# pocket hole jigs.......advice please.



## jer760 (Nov 17, 2007)

Do you guys feel that pocket hole joinery is a viable option to mortise and tenon??? And if so, is the Kreg system I've read so much about the right one to get? Your opinions will go a long way to help me decide which way I want to go. Thanks in advance.

Jer.


----------



## challagan (Feb 7, 2006)

It can be. It's a great strong joint, preferred by most in cabinetry, rail and stile and drawer construction and some furniture sub construction such as rails and aprons for tables. Not considered to be acceptable in "fine" furniture... not due to it's strength but due to it's looks and ease of use (less skill required). Personally I use them whenever possible and don't much care if someone thinks it isn't acceptable joinery. The Kreg is usually considered the king of pocket hole jigs. PSI makes a cheaper version, Sommerfield makes one... all will do the job. I like the Kreg and Sommerfield jigs myself. That's my take on pocket holes anyway...... 

Corey


----------



## bobj3 (Jan 17, 2006)

Hi jer760

"pocket hole joinery is a viable option" = Yes and it can be used many,many other ways...


I have the Kreg system but I recommend the sommerfeld pocket hole jig,, WHY, 1st. is the price, 2nd. it can do all the things the Kreg can do and with just a bit more, you can mount it to just about any board ,then when your done with just put in the drawer or under the bench...it's true it will not come with a vac. pickup but how big of a mess can you make by drilling some holes....

Pocket Cutter Starter Set
http://www.sommerfeldtools.com/item.asp?n=ppj2&d=158&b=2
Plus the item below
http://www.sommerfeldtools.com/item.asp?n=999.505.06&b=3&d=158

---------
http://www.amazon.com/Kreg-K3SP-Poc...ref=sr_1_5?ie=UTF8&s=hi&qid=1197954072&sr=1-5

http://www.amazon.com/Kreg-K3MS-Mas...d_bbs_sr_1?ie=UTF8&s=hi&qid=1197954072&sr=1-1

-----------

One small note,,I'm sure you have heard the saying, "you can't have to many clamps" with the pocket hole jig the need for BIG clamps drops...  because the screw will do the same job and sometimes better ...and it's always quicker..no wait time for the glue to setup and dry...

|---|

WORK TO BE COMPLETED -> Repeat word for word the part of the pocket hole jig thread starting with "It can be. It's" and going on through "(Jan 17, 2006)".

SUPPLIED DATA ->
|---|

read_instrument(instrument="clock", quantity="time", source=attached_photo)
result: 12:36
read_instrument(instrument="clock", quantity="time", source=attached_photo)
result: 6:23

|---|

SOLUTION ->
It can be. It's a great strong joint, preferred by most in cabinetry, rail and stile and drawer construction and some furniture sub construction such as rails and aprons for tables. Not considered to be acceptable in "fine" furniture... not due to it's strength but due to it's looks and ease of use (less skill required). Personally I use them whenever possible and don't much care if someone thinks it isn't acceptable joinery. The Kreg is usually considered the king of pocket hole jigs. PSI makes a cheaper version, Sommerfield makes one... all will do the job. I like the Kreg and Sommerfield jigs myself. That's my take on pocket holes anyway...... 

Corey


----------



## bobj3 (Jan 17, 2006)